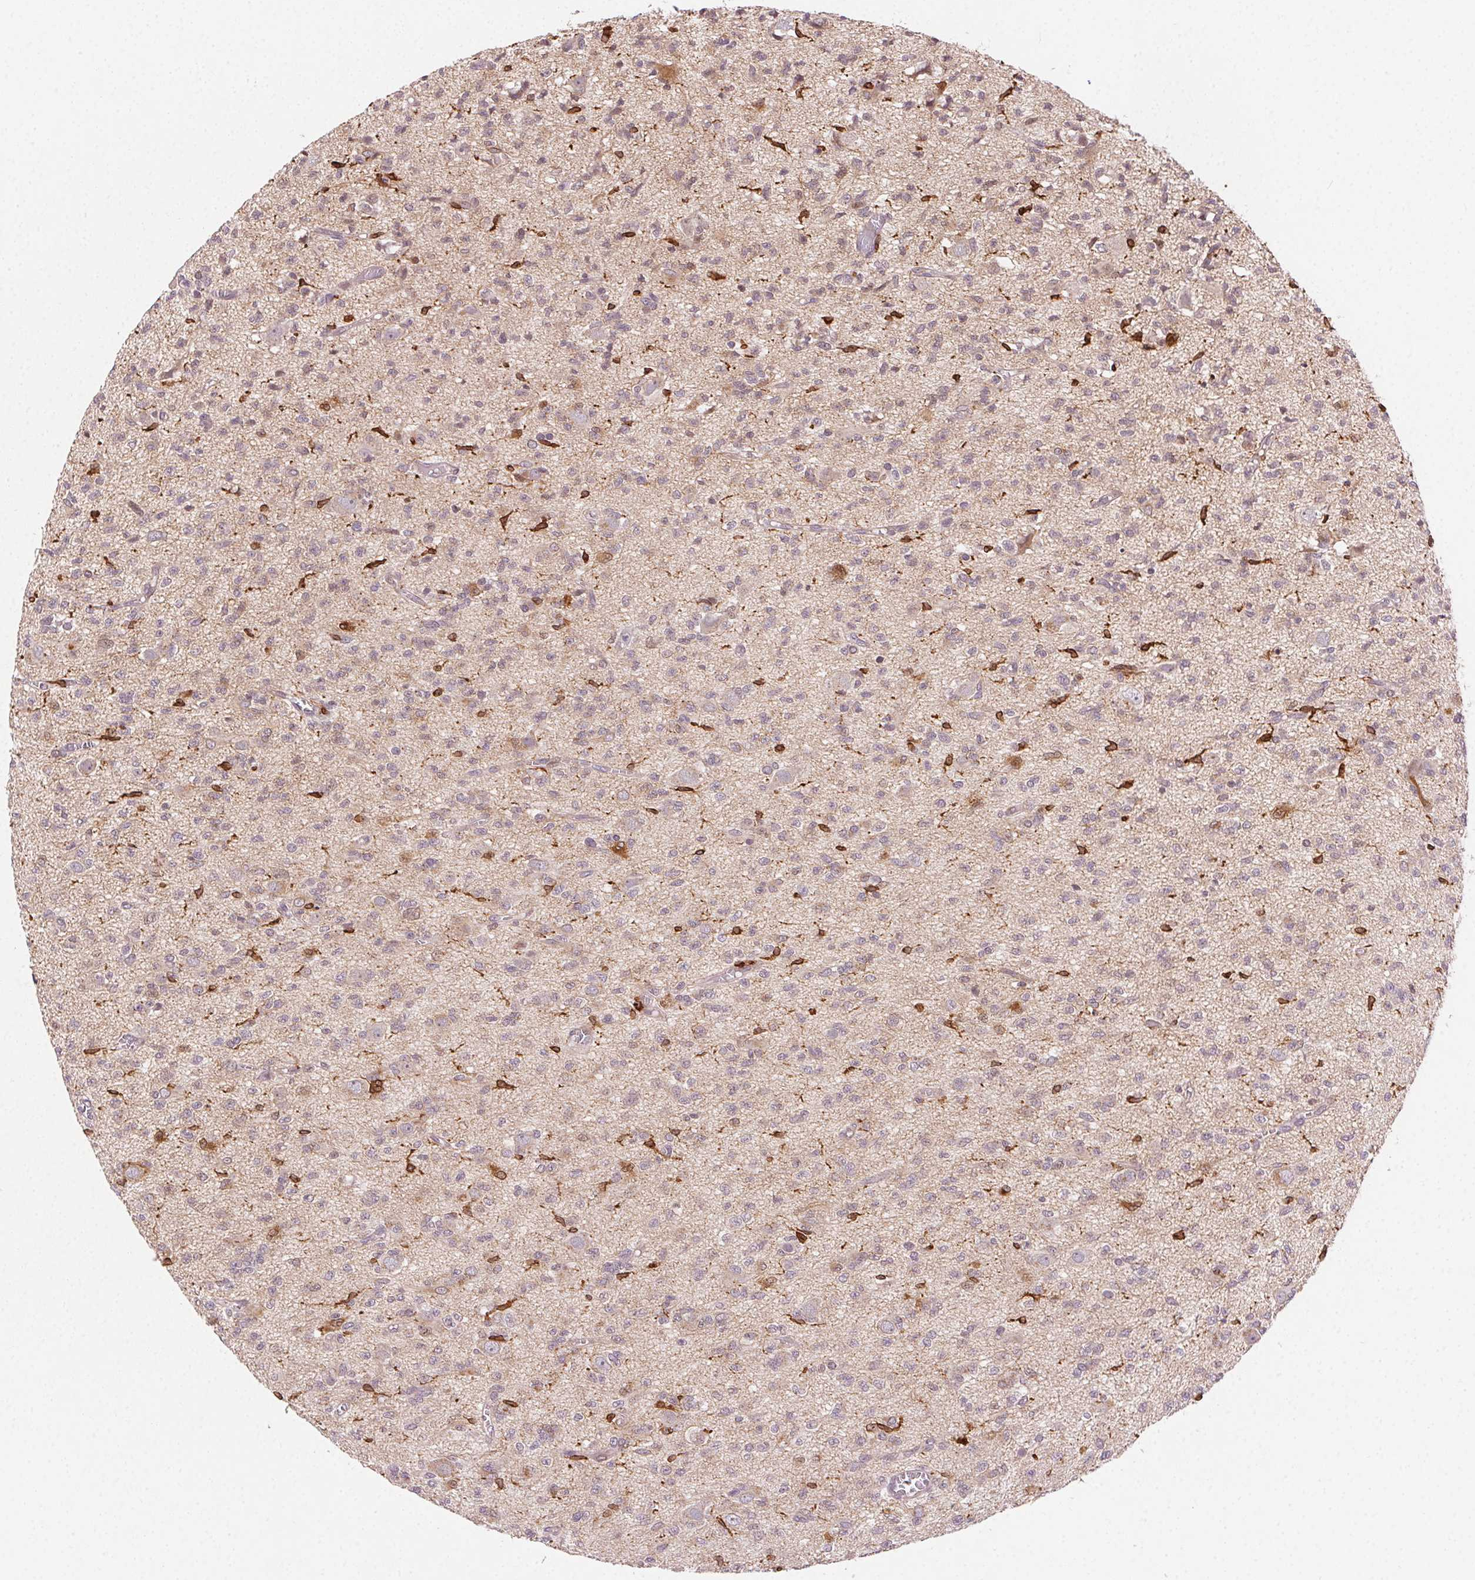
{"staining": {"intensity": "negative", "quantity": "none", "location": "none"}, "tissue": "glioma", "cell_type": "Tumor cells", "image_type": "cancer", "snomed": [{"axis": "morphology", "description": "Glioma, malignant, Low grade"}, {"axis": "topography", "description": "Brain"}], "caption": "Immunohistochemical staining of glioma displays no significant staining in tumor cells.", "gene": "RNASET2", "patient": {"sex": "male", "age": 64}}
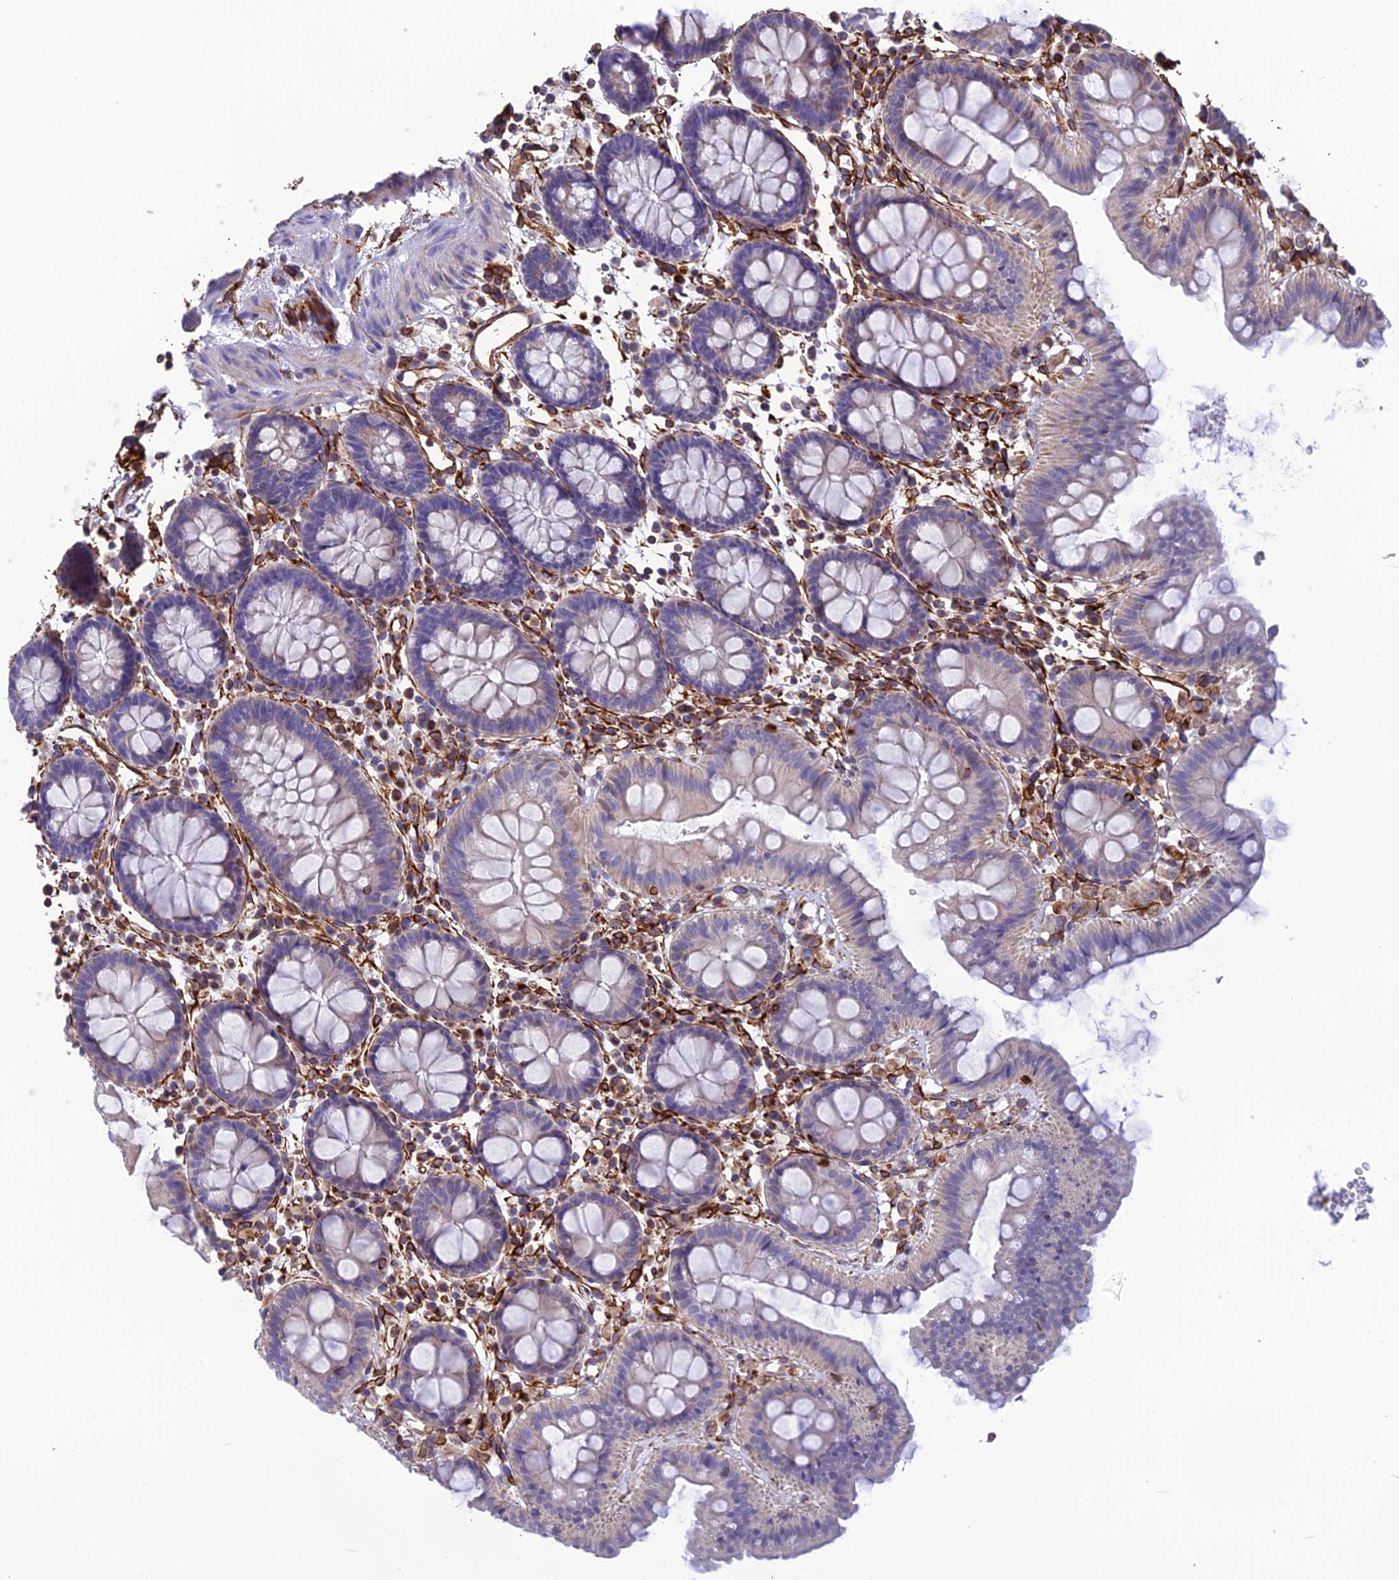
{"staining": {"intensity": "strong", "quantity": ">75%", "location": "cytoplasmic/membranous"}, "tissue": "colon", "cell_type": "Endothelial cells", "image_type": "normal", "snomed": [{"axis": "morphology", "description": "Normal tissue, NOS"}, {"axis": "topography", "description": "Colon"}], "caption": "The micrograph displays staining of benign colon, revealing strong cytoplasmic/membranous protein expression (brown color) within endothelial cells. (Brightfield microscopy of DAB IHC at high magnification).", "gene": "FBXL20", "patient": {"sex": "male", "age": 75}}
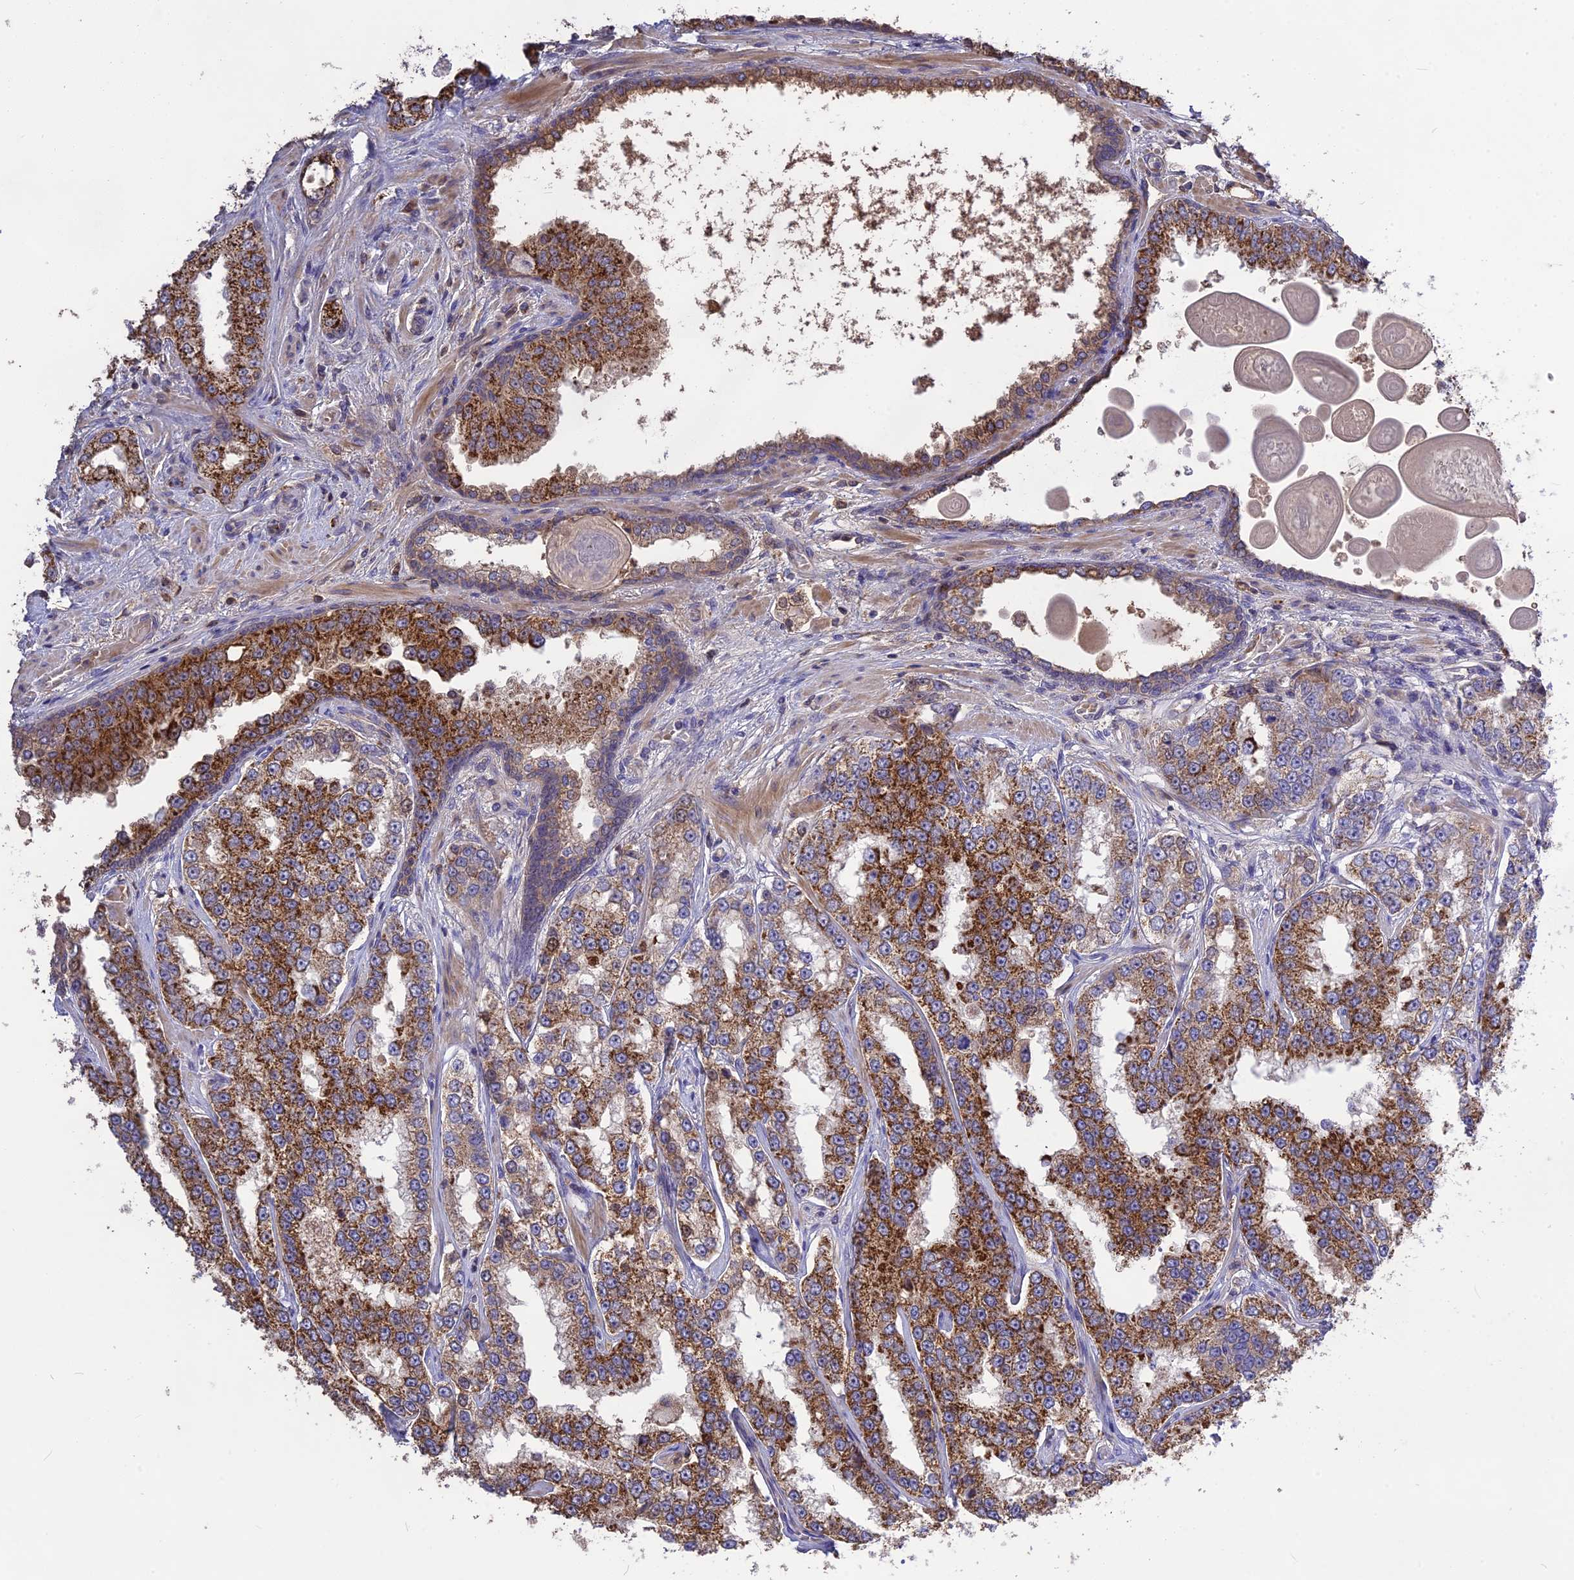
{"staining": {"intensity": "strong", "quantity": ">75%", "location": "cytoplasmic/membranous"}, "tissue": "prostate cancer", "cell_type": "Tumor cells", "image_type": "cancer", "snomed": [{"axis": "morphology", "description": "Normal tissue, NOS"}, {"axis": "morphology", "description": "Adenocarcinoma, High grade"}, {"axis": "topography", "description": "Prostate"}], "caption": "Immunohistochemical staining of high-grade adenocarcinoma (prostate) exhibits strong cytoplasmic/membranous protein positivity in about >75% of tumor cells.", "gene": "NUDT8", "patient": {"sex": "male", "age": 83}}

◆ **GOAL OF THE EXERCISE**:
Copy the listing exactly but drop its images.

◆ **SOLUTION TO THE PROBLEM**:
{"staining": {"intensity": "negative", "quantity": "none", "location": "none"}, "tissue": "glioma", "cell_type": "Tumor cells", "image_type": "cancer", "snomed": [{"axis": "morphology", "description": "Glioma, malignant, Low grade"}, {"axis": "topography", "description": "Brain"}], "caption": "Immunohistochemical staining of glioma displays no significant staining in tumor cells.", "gene": "RNASET2", "patient": {"sex": "male", "age": 64}}
{"staining": {"intensity": "strong", "quantity": ">75%", "location": "cytoplasmic/membranous"}, "tissue": "colon", "cell_type": "Endothelial cells", "image_type": "normal", "snomed": [{"axis": "morphology", "description": "Normal tissue, NOS"}, {"axis": "topography", "description": "Colon"}], "caption": "The micrograph displays staining of benign colon, revealing strong cytoplasmic/membranous protein expression (brown color) within endothelial cells. (Brightfield microscopy of DAB IHC at high magnification).", "gene": "FBXL20", "patient": {"sex": "male", "age": 75}}
{"staining": {"intensity": "strong", "quantity": ">75%", "location": "cytoplasmic/membranous"}, "tissue": "prostate cancer", "cell_type": "Tumor cells", "image_type": "cancer", "snomed": [{"axis": "morphology", "description": "Normal tissue, NOS"}, {"axis": "morphology", "description": "Adenocarcinoma, High grade"}, {"axis": "topography", "description": "Prostate"}], "caption": "Immunohistochemical staining of high-grade adenocarcinoma (prostate) exhibits strong cytoplasmic/membranous protein positivity in about >75% of tumor cells.", "gene": "NUDT8", "patient": {"sex": "male", "age": 83}}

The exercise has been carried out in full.